The Crew Dragon capsule is newly designed by SpaceX, lifted off on a SpaceX Falcon 9 rocket from NASA’s Kennedy Space Center in Cape Canaveral, Florida.
After an hour of takeoff, the astronaut Mike Hopkins expressed from Crew Dragon to SpaceX mission control that “That was one heck of a ride”.
Crew Dragon with the progressively raising its orbit through a sequence of onboard thruster firings, and aiming to anchor with the International Space Station has arrived at ISS after circling 262 miles above the earth, where the astronauts will stay till spring.
The flight is another milestone for SpaceX flying its first fully operational mission.
The Resilience crew included three astronauts from NASA and one from the Japan Aerospace Exploration Agency. They were mostly passengers during the flight to Crew Dragon, which usually flies without human input and docks to the ISS autonomously.

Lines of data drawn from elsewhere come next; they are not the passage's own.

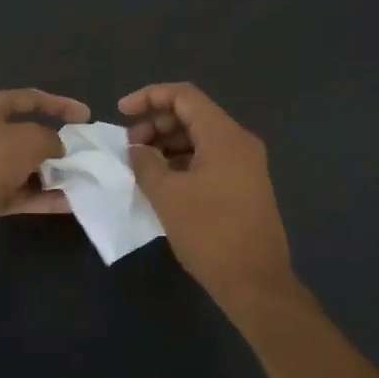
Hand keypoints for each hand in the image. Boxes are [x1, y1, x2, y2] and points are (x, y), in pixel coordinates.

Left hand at [0, 89, 89, 252]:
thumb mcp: (27, 141)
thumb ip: (50, 138)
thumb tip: (58, 146)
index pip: (29, 98)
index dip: (60, 105)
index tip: (86, 117)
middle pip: (27, 134)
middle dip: (57, 144)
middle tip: (84, 152)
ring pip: (25, 166)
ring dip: (52, 173)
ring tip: (82, 179)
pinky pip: (20, 192)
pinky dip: (43, 196)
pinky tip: (70, 203)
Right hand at [120, 83, 297, 308]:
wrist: (256, 282)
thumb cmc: (210, 233)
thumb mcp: (167, 195)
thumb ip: (146, 163)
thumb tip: (137, 149)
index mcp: (224, 135)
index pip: (184, 95)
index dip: (149, 97)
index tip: (121, 112)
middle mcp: (239, 142)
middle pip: (193, 114)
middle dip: (156, 123)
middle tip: (129, 146)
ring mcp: (246, 165)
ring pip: (201, 138)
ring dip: (168, 144)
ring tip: (141, 165)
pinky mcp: (245, 185)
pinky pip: (210, 159)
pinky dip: (183, 161)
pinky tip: (162, 181)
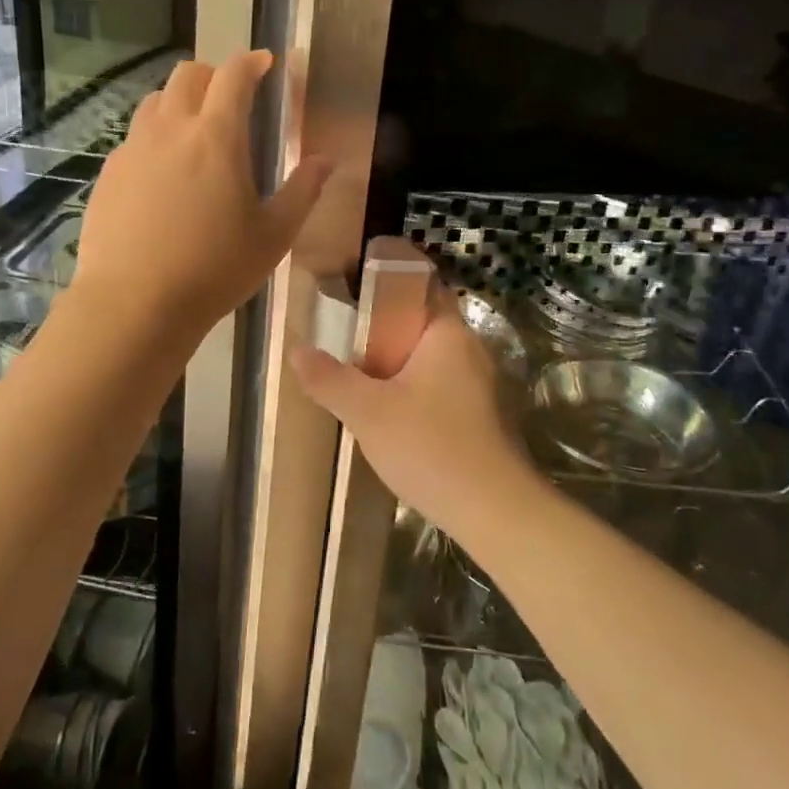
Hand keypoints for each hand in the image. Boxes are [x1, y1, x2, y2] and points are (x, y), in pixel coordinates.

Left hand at [74, 50, 330, 337]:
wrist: (134, 303)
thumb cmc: (214, 269)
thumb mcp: (273, 235)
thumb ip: (303, 191)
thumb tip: (326, 160)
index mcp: (216, 136)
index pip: (234, 75)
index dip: (251, 62)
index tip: (265, 63)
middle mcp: (170, 129)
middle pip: (188, 74)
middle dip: (213, 75)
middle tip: (230, 98)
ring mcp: (132, 149)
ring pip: (156, 102)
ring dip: (180, 102)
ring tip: (195, 132)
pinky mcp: (109, 173)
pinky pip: (134, 138)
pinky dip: (154, 137)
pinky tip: (162, 174)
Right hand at [292, 283, 540, 538]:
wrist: (492, 509)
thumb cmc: (430, 446)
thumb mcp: (367, 412)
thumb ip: (329, 378)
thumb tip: (297, 350)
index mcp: (448, 333)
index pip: (421, 283)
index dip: (388, 279)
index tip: (353, 284)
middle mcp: (469, 348)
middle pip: (422, 321)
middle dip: (384, 325)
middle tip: (345, 334)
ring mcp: (478, 383)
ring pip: (430, 356)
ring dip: (397, 360)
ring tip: (358, 372)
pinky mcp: (479, 413)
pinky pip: (439, 383)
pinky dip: (413, 385)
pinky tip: (388, 409)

SpaceX founder and CEO Elon Musk did not attend the launching ceremony after announcing last week that he had received contradictory results on four separate coronavirus tests. Previously, the Tesla founder remained dismissive of COVID-19, and also called the coronavirus pandemic as “dumb” and on different occasions tweeting misinformation about viral infection.
However, US Vice-President Mike Pence attended the launching ceremony and stated that under the presidency of Donald Trump, America had “renewed our commitment to lead in human space exploration”.
The newly President-elect Joe Biden also congratulated and tweeted that the launch was “a testament to the power of science.”